Relevant Legislation

 

[11]           The Immigration and Refugee Protection Regulations, SOR/2002-227 (the Regulations) provide:

 

75. (1) For the purposes of subsection 12(2) of the Act, the federal skilled worker class is hereby prescribed as a class of persons who are skilled workers and who may become permanent residents on the basis of their ability to become economically established in Canada and who intend to reside in a province other than the Province of Quebec.

Skilled workers

 

(2) A foreign national is a skilled worker if

(a) within the 10 years preceding the date of their application for a permanent resident visa, they have at least one year of continuous full-time employment experience, as described in subsection 80(7), or the equivalent in continuous part-time employment in one or more occupations, other than a restricted occupation, that are listed in Skill Type 0 Management Occupations or Skill Level A or B of the National Occupational Classification matrix;

(b) during that period of employment they performed the actions described in the lead statement for the occupation as set out in the occupational descriptions of the National Occupational Classification; and

(c) during that period of employment they performed a substantial number of the main duties of the occupation as set out in the occupational descriptions of the National Occupational Classification, including all of the essential duties.

 

76. (1) For the purpose of determining whether a skilled worker, as a member of the federal skilled worker class, will be able to become economically established in Canada, they must be assessed on the basis of the following criteria:

(a) the skilled worker must be awarded not less than the minimum number of required points referred to in subsection (2) on the basis of the following factors, namely,

(i) education, in accordance with section 78,

(ii) proficiency in the official languages of Canada, in accordance with section 79,

(iii) experience, in accordance with section 80,

(iv) age, in accordance with section 81,

(v) arranged employment, in accordance with section 82, and

(vi) adaptability, in accordance with section 83; and

(b) the skilled worker must

(i) have in the form of transferable and available funds, unencumbered by debts or other obligations, an amount equal to half the minimum necessary income applicable in respect of the group of persons consisting of the skilled worker and their family members, or

(ii) be awarded the number of points referred to in subsection 82(2) for arranged employment in Canada within the meaning of subsection 82(1).

#### Records
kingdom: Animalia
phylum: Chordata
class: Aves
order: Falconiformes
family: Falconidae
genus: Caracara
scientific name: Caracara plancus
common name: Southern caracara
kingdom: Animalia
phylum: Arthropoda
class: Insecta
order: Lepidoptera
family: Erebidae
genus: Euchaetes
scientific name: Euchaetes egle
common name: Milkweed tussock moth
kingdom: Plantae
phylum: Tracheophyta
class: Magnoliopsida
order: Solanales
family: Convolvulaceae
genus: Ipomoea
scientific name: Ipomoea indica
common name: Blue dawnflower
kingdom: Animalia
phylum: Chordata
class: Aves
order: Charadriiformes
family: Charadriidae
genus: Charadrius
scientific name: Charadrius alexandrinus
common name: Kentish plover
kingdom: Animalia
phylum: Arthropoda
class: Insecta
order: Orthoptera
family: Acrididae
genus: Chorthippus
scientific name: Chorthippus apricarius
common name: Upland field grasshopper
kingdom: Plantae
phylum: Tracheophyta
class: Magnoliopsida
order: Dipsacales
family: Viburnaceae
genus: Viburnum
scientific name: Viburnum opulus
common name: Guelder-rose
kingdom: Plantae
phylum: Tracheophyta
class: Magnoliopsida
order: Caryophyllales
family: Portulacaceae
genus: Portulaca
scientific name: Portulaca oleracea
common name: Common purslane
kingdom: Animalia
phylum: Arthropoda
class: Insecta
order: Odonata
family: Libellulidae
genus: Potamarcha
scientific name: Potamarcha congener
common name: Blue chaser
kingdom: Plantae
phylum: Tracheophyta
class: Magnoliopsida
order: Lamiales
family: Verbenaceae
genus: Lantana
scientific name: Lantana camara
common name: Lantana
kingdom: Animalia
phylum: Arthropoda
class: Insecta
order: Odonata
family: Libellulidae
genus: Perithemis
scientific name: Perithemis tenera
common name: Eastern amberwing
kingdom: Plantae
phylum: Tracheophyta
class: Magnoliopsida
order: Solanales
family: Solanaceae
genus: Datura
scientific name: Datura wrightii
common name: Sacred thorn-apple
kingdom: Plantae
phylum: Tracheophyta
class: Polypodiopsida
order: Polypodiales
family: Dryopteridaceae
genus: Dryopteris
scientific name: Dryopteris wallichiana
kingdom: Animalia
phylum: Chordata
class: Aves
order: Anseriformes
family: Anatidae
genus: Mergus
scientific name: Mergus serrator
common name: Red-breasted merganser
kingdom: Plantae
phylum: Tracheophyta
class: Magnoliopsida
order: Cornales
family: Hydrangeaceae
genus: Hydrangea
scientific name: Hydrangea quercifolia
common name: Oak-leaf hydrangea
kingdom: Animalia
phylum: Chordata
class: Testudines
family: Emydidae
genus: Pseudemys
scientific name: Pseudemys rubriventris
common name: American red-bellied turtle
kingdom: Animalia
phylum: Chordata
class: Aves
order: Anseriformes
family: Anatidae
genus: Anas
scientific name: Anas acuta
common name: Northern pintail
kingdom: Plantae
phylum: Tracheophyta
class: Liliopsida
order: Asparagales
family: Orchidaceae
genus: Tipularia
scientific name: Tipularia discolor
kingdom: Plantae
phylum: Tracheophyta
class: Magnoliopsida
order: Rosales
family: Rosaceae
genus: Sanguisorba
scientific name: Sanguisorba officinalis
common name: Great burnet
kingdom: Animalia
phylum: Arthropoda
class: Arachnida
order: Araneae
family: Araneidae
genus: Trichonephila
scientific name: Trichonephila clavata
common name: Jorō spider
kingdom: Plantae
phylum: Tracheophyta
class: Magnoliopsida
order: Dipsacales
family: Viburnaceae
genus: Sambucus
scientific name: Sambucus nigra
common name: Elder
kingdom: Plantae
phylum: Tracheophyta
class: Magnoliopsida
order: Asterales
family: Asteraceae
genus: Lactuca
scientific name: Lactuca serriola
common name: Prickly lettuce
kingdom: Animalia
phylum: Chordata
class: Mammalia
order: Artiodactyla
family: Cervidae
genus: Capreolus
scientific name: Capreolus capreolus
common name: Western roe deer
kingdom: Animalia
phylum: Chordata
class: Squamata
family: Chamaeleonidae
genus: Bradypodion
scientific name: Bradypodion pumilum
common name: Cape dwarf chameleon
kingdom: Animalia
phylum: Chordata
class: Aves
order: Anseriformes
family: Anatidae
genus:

#### Aim
Resume the federal skilled worker regulations excerpt from the end of paragraph 76(1)(b)(ii), carrying on with the provision that follows it.

#### Written answer
79. (1) A skilled worker must specify in their application for a permanent resident visa which of English or French is to be considered their first official language in Canada and which is to be considered their second official language in Canada and must

(a) have their proficiency in those languages assessed by an organization or institution designated under subsection (3); or

(b) provide other evidence in writing of their proficiency in those languages.

 

(emphasis added)

75. (1) Pour l’application du paragraphe 12(2) de la Loi, la catégorie des travailleurs qualifiés (fédéral) est une catégorie réglementaire de personnes qui peuvent devenir résidents permanents du fait de leur capacité à réussir leur établissement économique au Canada, qui sont des travailleurs qualifiés et qui cherchent à s’établir dans une province autre que le Québec.

Qualité

 

(2) Est un travailleur qualifié l’étranger qui satisfait aux exigences suivantes :

a) il a accumulé au moins une année continue d’expérience de travail à temps plein au sens du paragraphe 80(7), ou l’équivalent s’il travaille à temps partiel de façon continue, au cours des dix années qui ont précédé la date de présentation de la demande de visa de résident permanent, dans au moins une des professions appartenant aux genre de compétence 0 Gestion ou niveaux de compétences A ou B de la matrice de la Classification nationale des professions — exception faite des professions d’accès limité;

b) pendant cette période d’emploi, il a accompli l’ensemble des tâches figurant dans l’énoncé principal établi pour la profession dans les descriptions des professions de cette classification;

c) pendant cette période d’emploi, il a exercé une partie appréciable des fonctions principales de la profession figurant dans les descriptions des professions de cette classification, notamment toutes les fonctions essentielles.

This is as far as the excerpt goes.